Update: On my Debian VM as root, podman info shows graphDriverName: overlay. But I just made a brand-new user (one that's never run any tests or podman-anything). It's info output also shows graphDriverName: vfs.

mtrmac commented 1 year ago

I know absolutely nothing about that problem space, so this is probably not very helpful:

I’d go looking for data about how the driver decision was made in podman --log-level=debug (maybe only on the initial Podman run in that environment, before it records state?), and if that debug log doesn’t contain the data, I’d suggest that it would be worth adding there.

At least code inspection suggests log entries like

"[graphdriver] trying provided driver %q"
"[graphdriver] using prior storage driver: %s"

(but there seem to be no log entries about the logic actually choosing a driver when none is specified, based on the user-provided or built-in priority list — and, worse, if a driver is on the priority list but its initialization fails, that error is AFAICS not logged. At least the latter part seems quite useful for debugging the behavior).

cevich commented 1 year ago

Sorry @mtrmac I thought this was part of your wheel-house. I appreciate the debug suggestion though, I'll give that a try and see where it takes me. It seems likely something in the environment is causing it, so maybe that'll show up in the output.

cevich commented 1 year ago

Update: debug level output from running podman info as the rootless user:

$ bin/podman --log-level=debug info
INFO[0000] bin/podman filtering at log level debug
DEBU[0000] Called info.PersistentPreRunE(bin/podman --log-level=debug info)
DEBU[0000] Using conmon: "/usr/bin/conmon"
DEBU[0000] Initializing boltdb state at /home/some11319dude/.local/share/containers/storage/libpod/bolt_state.db
DEBU[0000] Using graph driver vfs
...cut...
cevich commented 1 year ago

Mystery solved:

According to @nalind VFS is the hard-wired default for rootless if nothing else is selected. On Fedora, the containers-common package supplies a /usr/share/containers/storage.conf which has driver=overlay set. On Debian SID there is no such file or package, so the user gets the default VFS.

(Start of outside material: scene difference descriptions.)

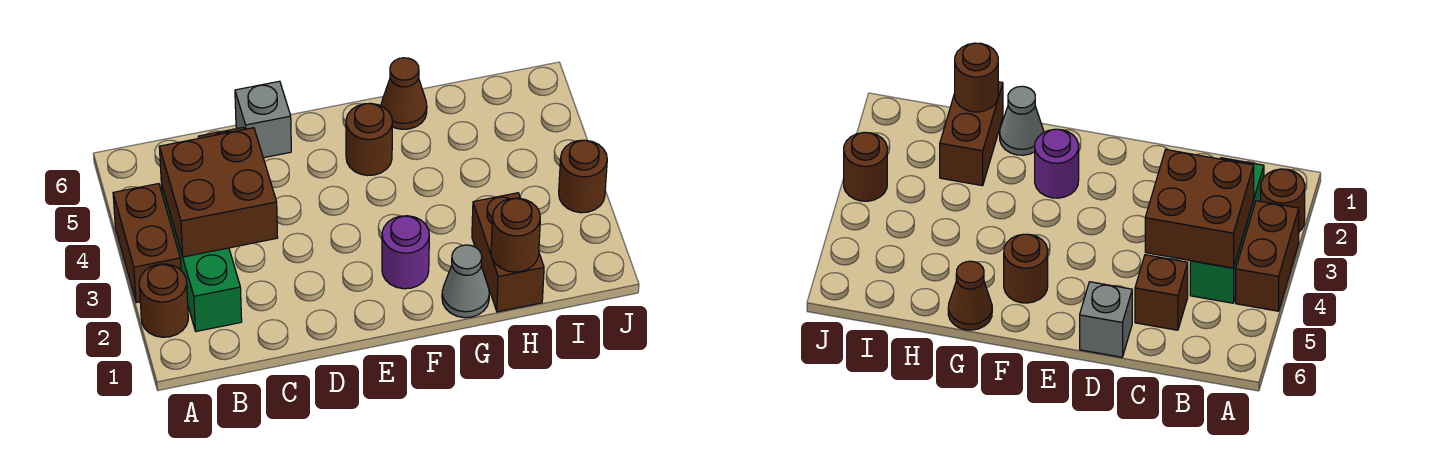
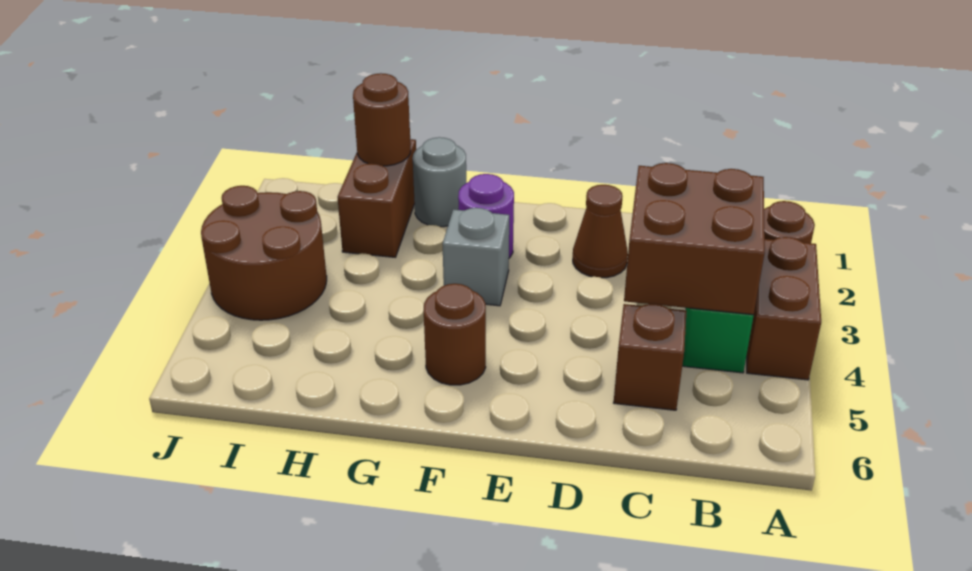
grey 1x1 brick [235,81,291,158] -> grey 1x1 brick moved to [443,208,509,306]
grey 1x1 cone [442,245,489,318] -> grey 1x1 round brick [413,137,466,227]
brown 1x1 cone [381,58,427,129] -> brown 1x1 cone moved to [573,185,628,278]
brown 1x1 round brick [559,140,607,213] -> brown 2x2 round brick [201,186,327,320]

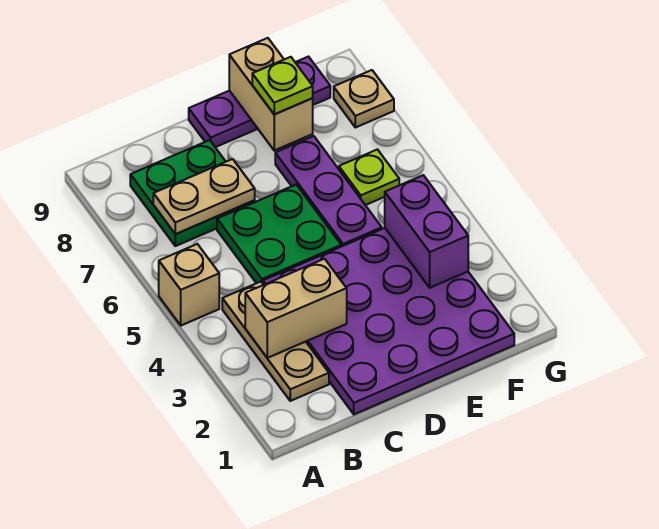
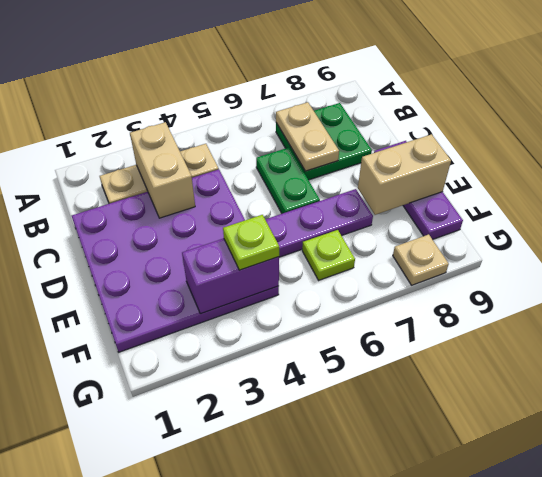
tan 1x1 brick [159,244,219,325] -> none
green 2x2 plate [217,185,341,283] -> green 1x2 plate [256,148,320,214]
lime 1x1 plate [252,57,313,114] -> lime 1x1 plate moved to [223,215,279,270]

cevich commented 1 year ago

@siretart I'm not sure what the Debian policy / common practice is here. The podman "experience" with the VFS storage driver is sub-optimal. It's definitely the "safe" choice, but will leave new rootless users with a "podman is slow" taste in their mouth. It also differs from the built-in default (overlay) for root - again it's a safe choice.

In Fedora there's a containers-common package that places a default /usr/share/containers/storage.conf file. That file sets (condensed / among other options):

[storage]
driver = "overlay"

[storage.options.overlay]
mountopt = "nodev,metacopy=on"

I just verified manually, having this on Debian results in new rootless users getting the overlay driver by "default". Is there a containers-common package or similar mechanism for Debian that would provide best new (rootless) user experience WRT storage driver?

github-actions[bot] commented 1 year ago

A friendly reminder that this issue had no activity for 30 days.